Charles Burkhamer filed a lawsuit June 19, 2006, in Kanawha Circuit Court, against Clendenin Mayor Robert Ore, alleging he was fired in retaliation for filing a complaint with a Kanawha County magistrate that led to Ore turning himself in to police.

Burkhamer has previously tried to determine that his firing was outside Ore's authority, but Kanawha Circuit Court Judge Tod Kaufman determined that state law gives a mayor control of his town's police department.

Burkamer's complaint in magistrate court, filed June 5, 2006, claims Ore was guilty of obstruction. Burkhaner claiming he was attempting to execute an arrest warrant on Clendenin residents Terry Peck and Misti Sexton on April 20, 2006, which Peck answered the door and handed him a phone.

Ore was on the other end of the call, and told him that he did not approve of serving warrants so late at night and instructed him not to arrest the couple.

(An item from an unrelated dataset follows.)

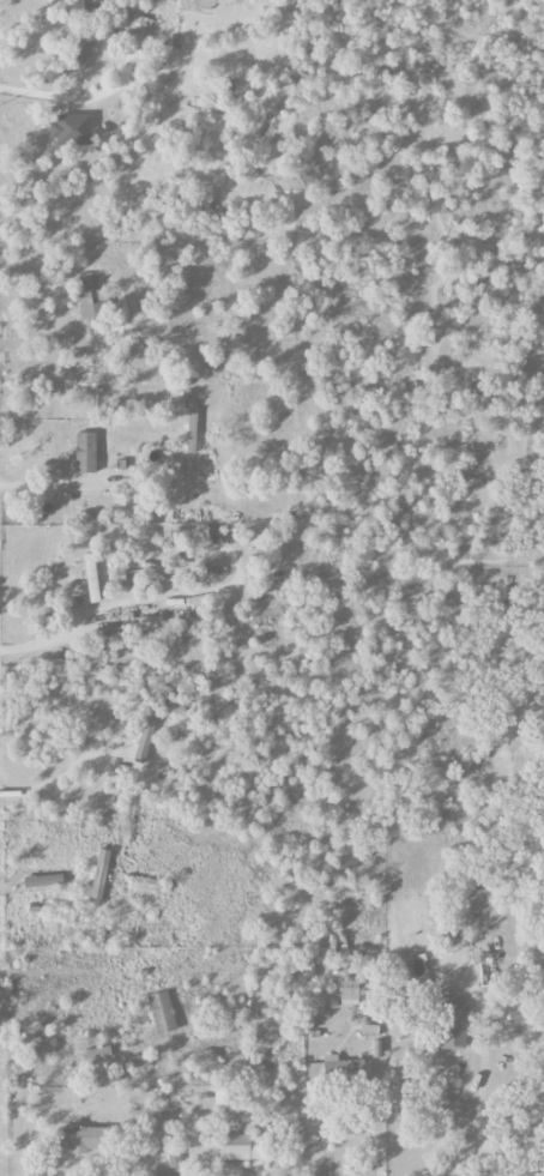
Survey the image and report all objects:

After Burkhamer filed the complaint in magistrate court and when Ore learned about it, he turned himself it.

The civil suit claimed Burkhamer was wrongfully fired later that day by Ore.

When the case was in federal court, Judge David Faber decided the issue was created by state law and the claim did not depend upon a substantial question of federal law.

Reverend Eual Toler v. Dr. Robert Ovington, et al
PA – Belinda S. Morton; J – Walker
Case number: 06-C-1507


The doctor in a case filed by a Wyoming County reverend has filed his own countersuit. Robert Ovington, M.D., filed the suit against Eual Toler, claiming Toler did not properly serve the papers in ways directed by the West Virginia Rules of Civil Procedure.

Toler filed the suit against Ovington, seeking $600,000 in punitive and compensatory damages. Toler claims that during a trip to Ovington's office, his leg gave way and he fell on a waiting room table.

The suit says an employee of Ovington's entered the waiting room and stated in a loud voice that Toler was "over-drugged." Toler, a reverend by profession, claims he was embarrassed and humiliated when the receptionist accused him of falling because of drug use.

Ovington seeks to have the case dismissed, which is to be heard by Judge Jennifer Bailey Walker in October 2007.